The purpose of the stock market is to provide liquidity to investors who know with certainty that they can buy and sell their shares at any time. In this way, the market serves as a constant encouragement to invest capital in sectors of the economy while limiting risks. Thus, the market fulfills a need in society and can contribute to economic prosperity.
However, it is no secret that the stock market has often favored reckless activities and speculation that depart from this purpose. It has given rise to crashes, manias and panics that turns this instrument of sound investment into a financial casino where everyone plays the market in hopes of cashing in at the right moment. Stockbrokers are always coming up with new ways to beat the market. Such practices are perfect examples of what has been called frenetic intemperance – a reckless and restless spirit inside modern economy that seeks to throw off all restraint.
The stock markets latest frenetic practice is something called high-frequency trading (H.F.T.). It is as if Wall Street has taken the frantic practices of markets past and put them on steroids. H.F.T. is fast taking over the market. Between 50 percent to 70 percent of all trading done today is by “traders” who are not human at all, but rather supersensitive computer programs that use algorithms to sense minute market trends and automatically buy and sell massive volumes of stocks in the twinkle of a nanosecond. Firms using these “traders” will even locate themselves close to the stock exchange in the hopes of shortening the physical distance of the binary pulses over the wire and thus get the jump on competitors.
Those who engage in high-frequency trading recklessly attempt to throw off restraints of time and space. They create great risks…and great profits by shaving off for themselves fractional cents off massive volumes of shares. It is intemperate in that it departs from the purpose of financial markets which is to provide liquidity so as to encourage confidence in long-term investment and the proper allocation of resources.

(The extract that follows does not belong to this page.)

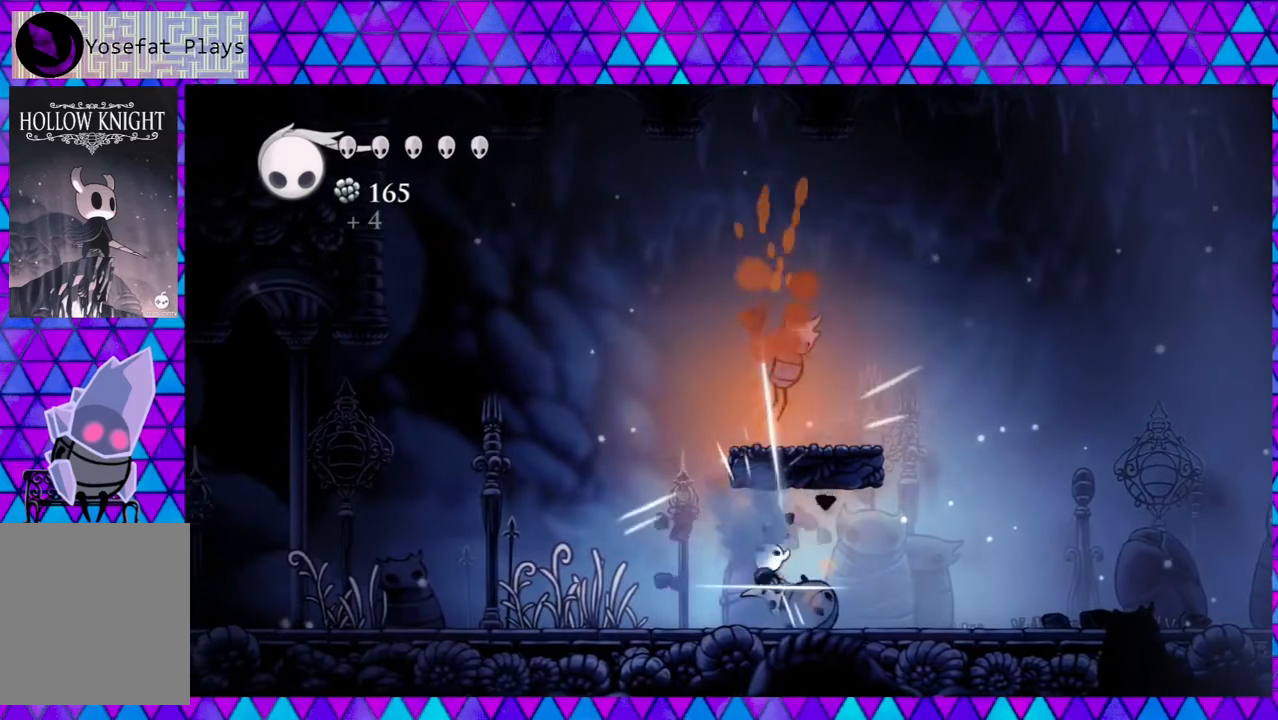
{"buttons": ["B", "Y", "DPAD_UP"], "left_stick": "center", "right_stick": "down", "events": [[17, "B", "up"], [17, "Y", "up"], [283, "B", "down"], [283, "DPAD_RIGHT", "down"], [350, "Y", "down"], [367, "DPAD_RIGHT", "up"]]}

Nano-second investment does exactly the opposite. It throws everything into a frenzy. Investment becomes based, not on a company’s performance, but upon an unthinking game of competing algorithms that move the price of shares up or down based on perceived trends. There is no deliberative human judgment involved in such trading but only the electronic attempt to exploit any miniscule price discrepancies, which might appear inside nanosecond windows.
Indeed, such hyperactive trading flooding the markets has already proven destabilizing to the point that many countries are looking at ways to regulate or curtail the trade. Many market disruptions have been traced to H.F.T. The most expressive example of the damage such trading can cause was the May 2010 “flash crash” when several companies lost nearly $1 trillion after a single trading firm allegedly tried to sell 75,000 futures contracts using errant algorithms.
Practice like these lead to more volatile markets, which are in turn less responsive to actual investment value. Even Wall Street experts are beginning to question the wisdom of filling the market with these speed-ridden mechanisms. All of this reflects frenetic intemperance inside economy that points to a central moral problem deep inside the soul of modern man, which is denounced in the book, Return to Order.